There are 2 other drugs besides FBZ that could treat FBZ-resistant roundworms, but neither, as Kaplan explains, is FDA-approved for use in poultry or available in formulations designed for administration to poultry. They are therefore difficult to deliver properly. “Poor delivery will result in poor control, and also will hasten the development of resistance to those drugs as well,” he says. “This issue requires investment in research to come up with evidence-based options. No magic wands here.”

Heavy infections can cause a partial or total obstruction of the gastrointestinal tract. Photo: Ray M. Kaplan
Heavy infections can cause a partial or total obstruction of the gastrointestinal tract. Photo: Ray M. Kaplan

Another serious problem

In their research, Dr Kaplan’s team uncovered another alarming poultry industry concern.

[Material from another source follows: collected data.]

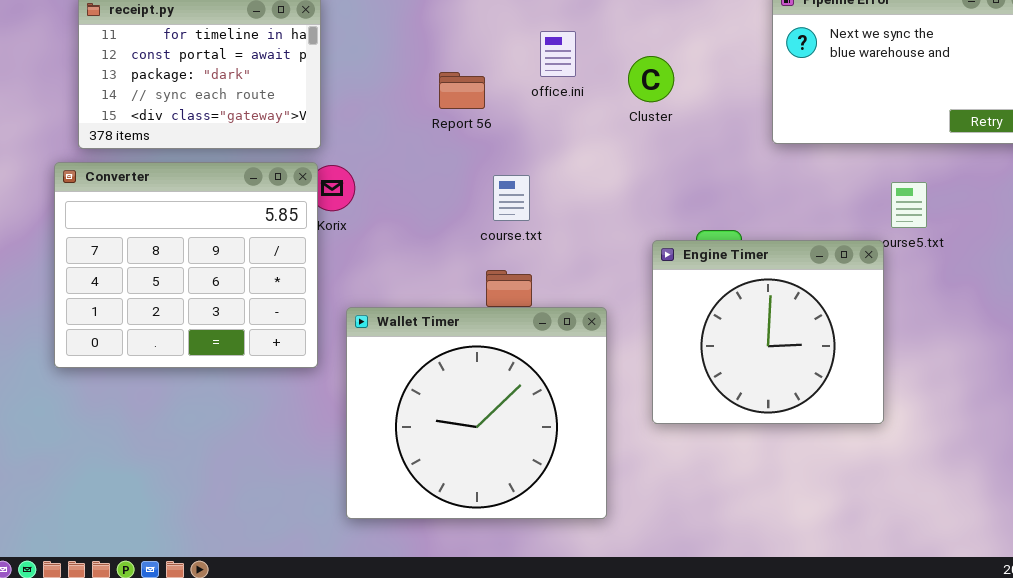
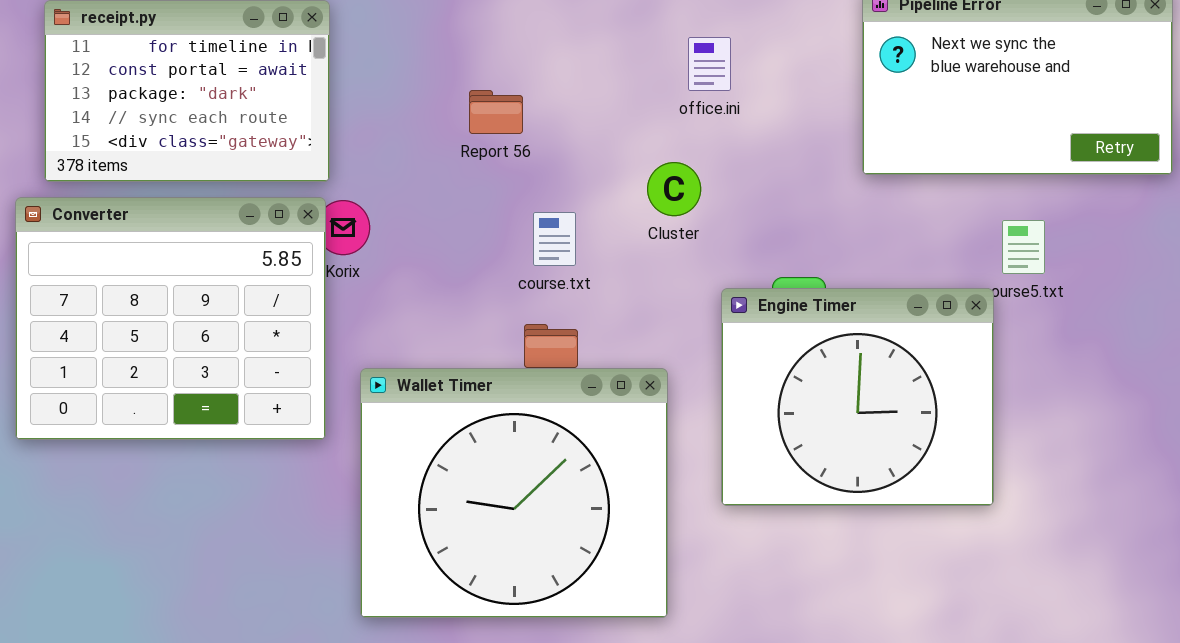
office.ini: [540,31,576,77] -> [688,37,731,91], moved
Cluster: [628,56,674,102] -> [647,162,701,216], moved

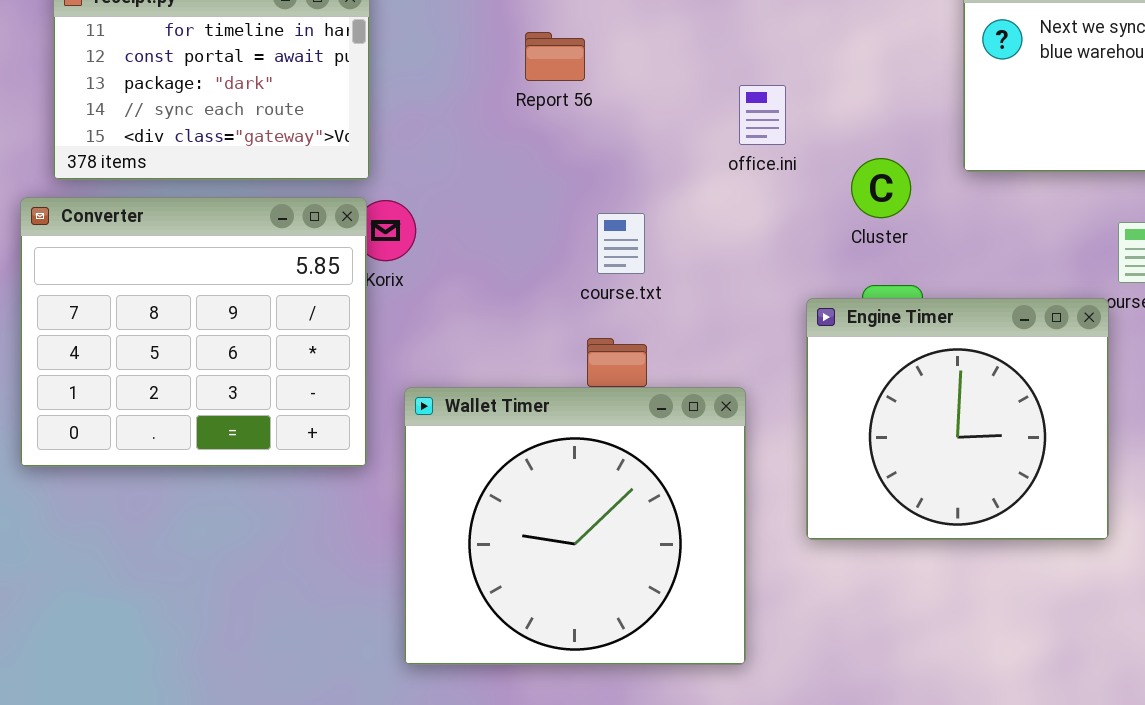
office.ini: [688,37,731,91] -> [739,85,786,145], moved
Report 56: [469,90,523,134] -> [525,32,585,81], moved
Cluster: [647,162,701,216] -> [851,158,911,218], moved

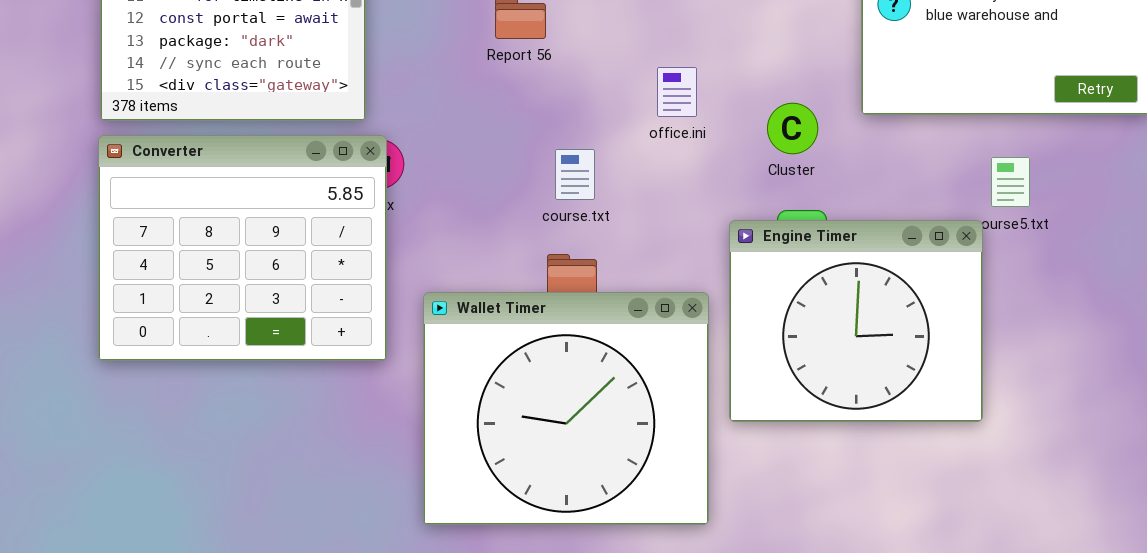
office.ini: [739,85,786,145] -> [657,67,697,117], moved
Converter: [20,197,367,467] -> [98,135,387,361], moved
Wallet Timer: [404,387,746,665] -> [423,292,709,525], moved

They found resistance in the vector for blackhead disease, a very serious disease in turkey and also a disease which impacts the health and productivity of chickens. Blackhead is caused by a protozoa spread by roundworm Heterakis gallinarum, and control of this pathogen relies on controlling the worm.

Plant-based anthelmintics

Meanwhile, there is research occurring into various plant extracts that may offer new opportunities for controlling poultry helminths, including those showing resistance to synthetic drugs. This is outlined in a paper published in early 2022 by a team in Uganda, including Gerald Zirintunda, a PhD student under the supervision of Dr James Acai-Okwee at the College of Veterinary Medicine and Biosecurity of Makerere University.

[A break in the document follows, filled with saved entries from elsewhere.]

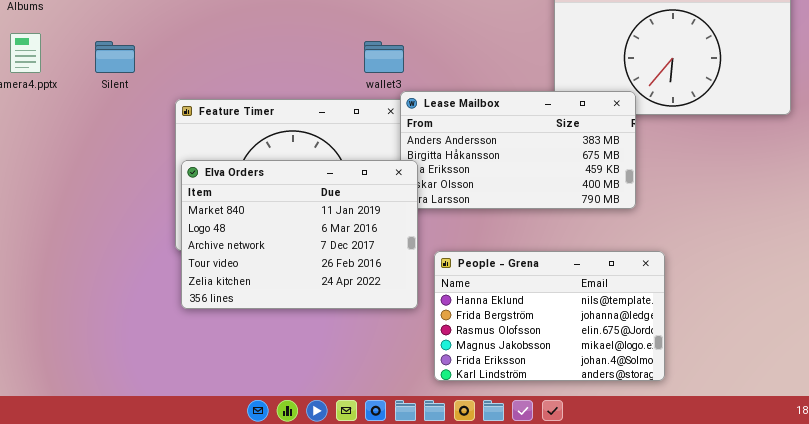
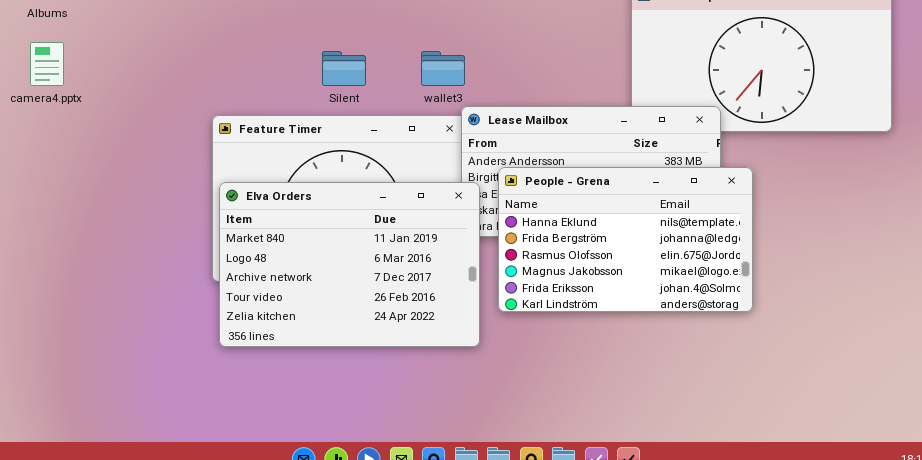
Silent: [95,41,135,73] -> [322,51,366,86], moved
People - Grena: [434,251,665,381] -> [498,167,753,312], moved

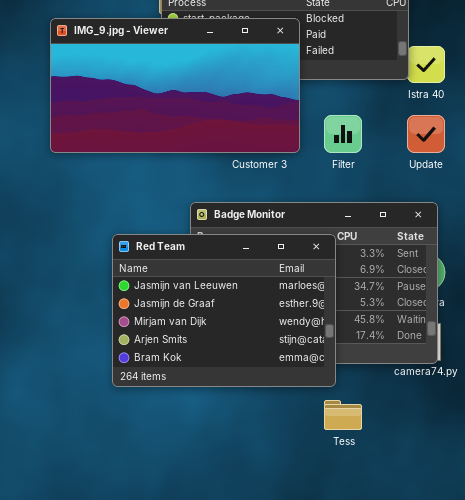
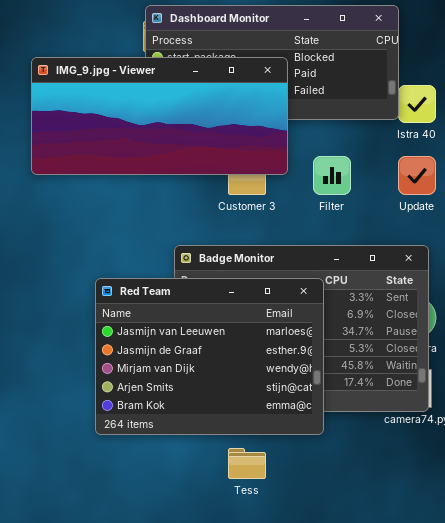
IMG_9.jpg - Viewer: [50,18,300,153] -> [31,57,288,175], resized
Tess: [324,400,362,430] -> [228,448,266,479], moved

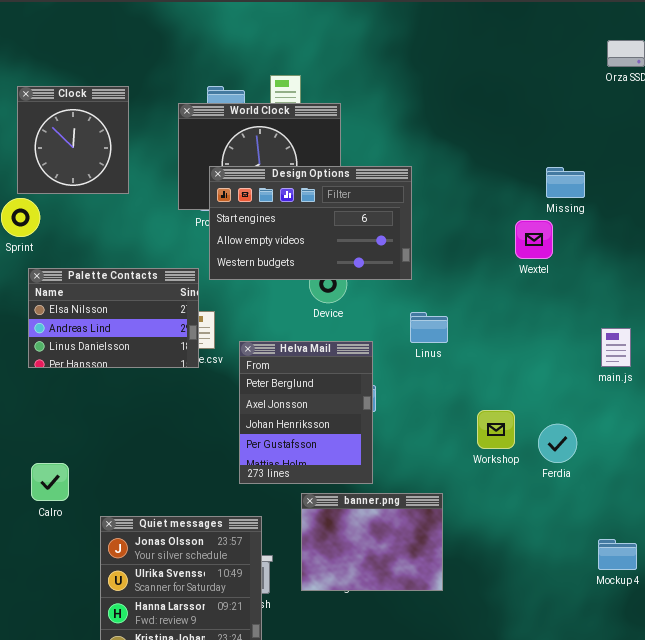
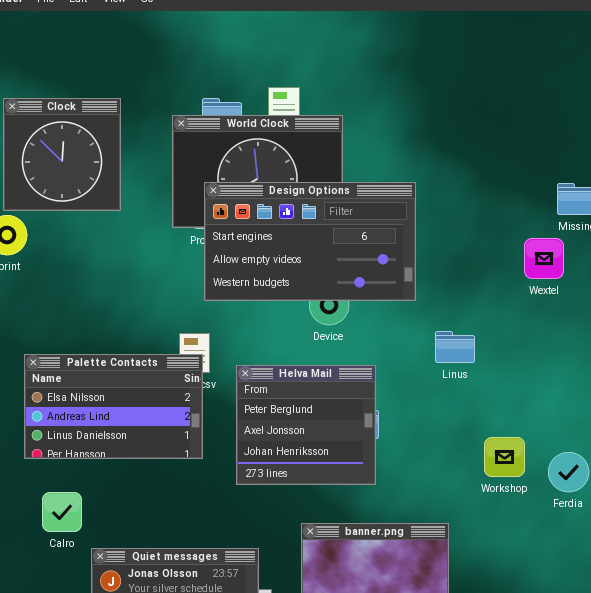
Palette Contacts: [28,268,199,368] -> [24,354,203,459], moved
Linus: [410,312,448,343] -> [435,331,475,363], moved
Helva Mail: [239,341,373,484] -> [236,365,376,485], resized
Calro: [31,463,69,501] -> [42,492,82,532], moved

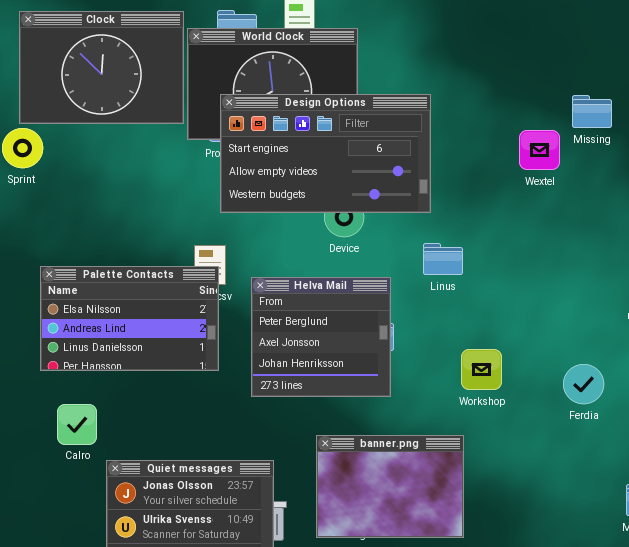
Clock: [3,98,121,211] -> [19,11,184,124], resized
Wextel: [524,238,564,279] -> [519,130,560,170], moved
Linus: [435,331,475,363] -> [423,243,463,275], moved
Workshop: [484,437,525,477] -> [461,349,502,390], moved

Interest is growing in plant-based anthelmintics, they explain, as they are considered safer than synthetic treatments – and some could be as, or more, effective than synthetics and cheaper to produce.

Plants from a broad range of species produce a wide variety of compounds that are potential anthelmintic. For example, phenolic acids in Brassica species have been shown to affect worm cell signalling pathways and gene expression. Other options, explains Zirintunda, “could be in the plant candidates that have been proposed as effective in other animal species and yet not experimentally tried in poultry.”

There is much to research, because although plant extracts may be cheap, effective and accessible, their degree efficacy is unknown and some may have toxicity levels that affect bird health. Zirintunda and his colleagues note that the phytochemical composition of plant-based medicinal compounds is highly variable.

However, some plant and yeast-based anthelmintics have already been shown to be efficacious even against albendazole-resistant helminths, but potential efficacy against other forms of drug resistance – and also potential toxicity – of these compounds is not yet known. “Our project will be studying the toxicity of some plant anthelmintics in Swiss albino mice this year,” says Zirintunda.

Creating a new generation of anthelmintics

Looking forward, he notes that “there is a need to test the available alternatives of phyto-anthelmintics, nano-anthelmintics, natural-synthetic combinations and different natural combinations against all forms of anthelmintic resistances. There is also a need to study the process of development of resistance at a molecular level to guide the making of a new generation of anthelmintics.”

Zirintunda also says the factors that enable poultry to naturally reduce, and resist helminth infection are also important to emphasise in poultry production. These include appropriate nutrition, breeding and housing.

References are available on request.